"Why would someone go to a Synagogue? The Jewish habit of answering questions is not well. Far easier to go to someone openly offering to talk about all things Jewish in a museum dedicated to it that a place of worship where you have no idea if you will be welcome."
1. If that's really the case, why not have a group of Jews there to act as "tour guides," if you will, instead of having one sit behind a glass case like a--I'll say it again--circus attraction? I mean, that's literally imposing another barrier (albeit a glass one) between the person asking the question and the one giving the answer. "That's the point of this ART exhibit!" shouts someone in the stands, to which I reply that you can't have it both ways...either this is a genuine attempt to answer questions about Jews, in which case depicting them as actual human beings free of a glass cage and, again, maybe acting as tour guides would seem better than their being put on display like the last of the dodos or something, or else it's strictly art with none of that rhetoric about answering generational questions...in which case, OK, fine, I guess the most I can say is I think that's a rather lazy bit of art, not much more I can say about a piece of art besides "I don't like it" and why...
2. I somehow don't get the feeling they'd be that unwelcome...? For as much vitriol as I have against the ideologies, higher-ups, practices and so on of religious groups, on the whole, the average religious person (outliers like the Westboro Baptist Church and hate groups aside, obviously) is, I think, reasonably open to questions about their faith and identity, so long as the questioneer is polite and phrases their questions politely.
Certainly most of the religious folks here are like that...I can't imagine Draugnar or Crazy Anglican finding some curious Jews or Muslims (or even Atheists) at the door of their church and saying "Get lost, you're not wanted here!"
So I don't necessarily buy that they would worry if they were welcome or not. I suppose the obvious response is "Yes, but it's Germany, that's the whole point, isn't it? It's more sensitive there?" to which I'd have to again think that there'd at least be SOME Jews there willing to talk in a setting besides a glass cage...I also fail to see how the glass cage makes things LESS sensitive (indeed, if this is supposed to be provocative art, it'd seem designed to make the situation even more uncomfortable and tense.)

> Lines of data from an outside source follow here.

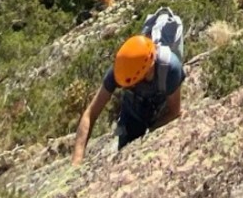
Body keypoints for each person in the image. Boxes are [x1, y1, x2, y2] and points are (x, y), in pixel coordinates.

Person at [72, 17, 185, 164]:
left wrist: (150, 134)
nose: (129, 87)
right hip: (133, 112)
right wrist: (76, 161)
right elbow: (90, 114)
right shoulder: (120, 70)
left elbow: (174, 112)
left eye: (132, 84)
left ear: (146, 71)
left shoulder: (170, 68)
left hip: (160, 112)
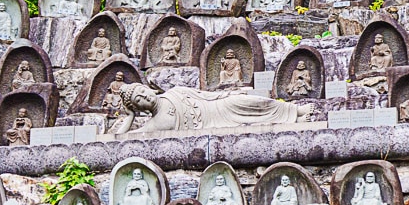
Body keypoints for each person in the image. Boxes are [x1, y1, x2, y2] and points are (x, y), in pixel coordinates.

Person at [113, 83, 311, 134]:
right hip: (211, 125)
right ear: (140, 108)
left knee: (251, 101)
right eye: (139, 99)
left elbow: (205, 96)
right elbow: (121, 139)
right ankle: (296, 121)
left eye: (142, 90)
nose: (145, 96)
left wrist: (229, 94)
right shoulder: (155, 124)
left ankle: (293, 110)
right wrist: (130, 117)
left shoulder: (174, 91)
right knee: (249, 123)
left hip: (216, 106)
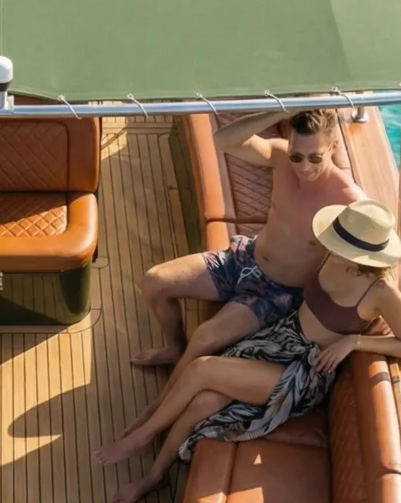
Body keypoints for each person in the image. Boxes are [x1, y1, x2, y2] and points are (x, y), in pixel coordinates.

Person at [96, 200, 401, 503]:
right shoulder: (329, 255)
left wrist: (354, 342)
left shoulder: (382, 293)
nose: (334, 247)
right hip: (276, 341)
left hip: (304, 373)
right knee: (203, 402)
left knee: (201, 369)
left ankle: (144, 435)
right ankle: (156, 475)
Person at [125, 109, 364, 432]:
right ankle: (174, 348)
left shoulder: (348, 199)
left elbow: (379, 257)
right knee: (153, 281)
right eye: (297, 155)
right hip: (244, 259)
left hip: (278, 293)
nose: (304, 167)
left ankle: (158, 409)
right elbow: (225, 139)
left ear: (333, 146)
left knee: (205, 337)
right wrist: (281, 111)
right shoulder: (281, 158)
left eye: (314, 157)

"A great error made by Jews of the past in many parts of Europe was to isolate themselves from the wider community."
While there's some merit to that, I'm going to have to call a partial BS on that, as 1. It wasn't as if the Jews were always isolated by CHOICE, and so 2. By the time there might have been any semblance of choice...well, if you've been systematically persecuted on and off over the centuries by those other to yourself and you were forced into this ghetto (or wherever) and have remained isolated for a good long period of time...chances are you're not going to be all too keen on re-integrating into the larger society that's smacked you down again and again...you're at the least going to be rather hesitant about doing so, and rather understandably so.
"The box may be unusual, but it can do little harm and perhaps a lot of good."
I don't think it does too much good, as it sets up Jews as exactly what you just said you don't think they should be set up as--that is, something sideshow-esque or otherwise mysterious that not a lot of people know about--and instead of having Jewish tour guides a la The Holocaust Museum, it makes Jews into a carnival show...which I'd argue dehumanizes them more than it truly demystifies them.